Harry Manacsa
Prof. Valverde
ASA150E
4 March 2017
Week 9 Blog
One
of Cathy J. Schlund-Vials’ focuses
in War, Genocide, and Justice is the misrepresentation of the
atrocities in Cambodia under the Khmer Rouge. Often, these skewed conveyances
are indirectly caused by the renewed missions of various memorials and
tributes, as they somehow discredit the actual atrocities that took place.
For
example, Schlund-Vial believes that in remembering “genocidal crimes” in the
Tuol Sleng Prison Museum comes the “restaging and reimaging [of] Khmer Rouge atrocitizes.”

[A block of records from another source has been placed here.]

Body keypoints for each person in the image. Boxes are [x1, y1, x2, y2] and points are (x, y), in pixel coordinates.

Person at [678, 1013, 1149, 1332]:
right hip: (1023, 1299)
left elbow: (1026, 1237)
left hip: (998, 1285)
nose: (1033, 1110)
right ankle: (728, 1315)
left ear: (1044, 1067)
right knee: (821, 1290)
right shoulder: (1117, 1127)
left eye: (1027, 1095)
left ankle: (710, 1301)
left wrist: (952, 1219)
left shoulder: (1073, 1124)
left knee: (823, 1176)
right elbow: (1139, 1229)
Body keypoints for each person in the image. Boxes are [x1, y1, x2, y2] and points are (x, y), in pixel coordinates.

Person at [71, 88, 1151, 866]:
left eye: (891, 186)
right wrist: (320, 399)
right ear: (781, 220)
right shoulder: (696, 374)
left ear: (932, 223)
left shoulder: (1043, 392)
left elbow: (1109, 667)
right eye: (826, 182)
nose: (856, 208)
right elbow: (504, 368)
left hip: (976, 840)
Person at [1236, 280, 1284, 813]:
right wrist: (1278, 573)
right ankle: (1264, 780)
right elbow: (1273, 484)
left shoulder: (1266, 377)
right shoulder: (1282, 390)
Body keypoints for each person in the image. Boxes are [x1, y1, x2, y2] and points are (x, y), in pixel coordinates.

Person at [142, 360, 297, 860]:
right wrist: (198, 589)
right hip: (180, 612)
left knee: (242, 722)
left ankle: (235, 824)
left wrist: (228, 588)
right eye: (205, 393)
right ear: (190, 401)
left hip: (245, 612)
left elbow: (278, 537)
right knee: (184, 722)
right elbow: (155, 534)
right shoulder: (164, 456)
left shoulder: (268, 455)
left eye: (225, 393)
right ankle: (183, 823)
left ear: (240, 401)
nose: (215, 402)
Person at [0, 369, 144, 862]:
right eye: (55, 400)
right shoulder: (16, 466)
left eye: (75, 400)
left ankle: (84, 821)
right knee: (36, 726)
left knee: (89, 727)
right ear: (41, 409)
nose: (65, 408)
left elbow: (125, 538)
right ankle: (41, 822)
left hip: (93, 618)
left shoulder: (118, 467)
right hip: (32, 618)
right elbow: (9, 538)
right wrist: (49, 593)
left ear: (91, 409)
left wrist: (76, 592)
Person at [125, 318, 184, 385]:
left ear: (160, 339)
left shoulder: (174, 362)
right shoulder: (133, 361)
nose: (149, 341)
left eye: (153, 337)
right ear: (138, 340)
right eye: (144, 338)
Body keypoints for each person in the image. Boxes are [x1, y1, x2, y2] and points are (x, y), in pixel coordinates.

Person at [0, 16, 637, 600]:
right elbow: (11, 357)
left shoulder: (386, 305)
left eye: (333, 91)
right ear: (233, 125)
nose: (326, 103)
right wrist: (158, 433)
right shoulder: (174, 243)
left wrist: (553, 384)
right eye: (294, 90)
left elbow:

(Schlund-Vial 40). She sees a disconnection between a hanging scaffold and its
placard. In other words, the placard cannot encapsulate the grief and terror
that the scaffold represents for victims. Likewise, pictures of prisoners
showcased in the museum are often of the victim’s booking—in essence, before any
actual harm was done.
Additionally,
Schlund-Vial underscores the debilitating consequences of heavy tourism in
Cambodia. In her depiction of a tour of Angkor Wat, an icon of Khmer
civilization, is the idea of “dark tourism”, a recurring “presentation and
consumption of visitors [for] real and commodified death and disaster sites.”
(Schlund-Vial 63) She believes that, even in a place meant to honor culture is
a need for the government to displace guilt especially to American tourists. In
fact, Angkor Wat is a prominent fixture for Cambodian nationalism. This is all
to say that the U.S. continues to have influence over how Cambodia should
illustrate their histories.
Somehow,
this is also seen in rapper praCH’s compulsion to rap about the “killing fields”
of Cambodia, for the U.S. shaped the stagnation and stratifications of
ethnicities into “ghettos” and ethnic enclaves and spawned the voices of Ice T
and N.W.A for praCH.
Question: Is
Schlund-Vial correct in asserting that the Cambodia wants to commodify the
tragedies of the Khmer Rouge?
Vendors at Angkor Wat
Schlund-Vials,
Cathy Jean. War, Genocide, and Justice Cambodian American Memory Work.
Minneapolis, MN: U of Minnesota, 2012. Print.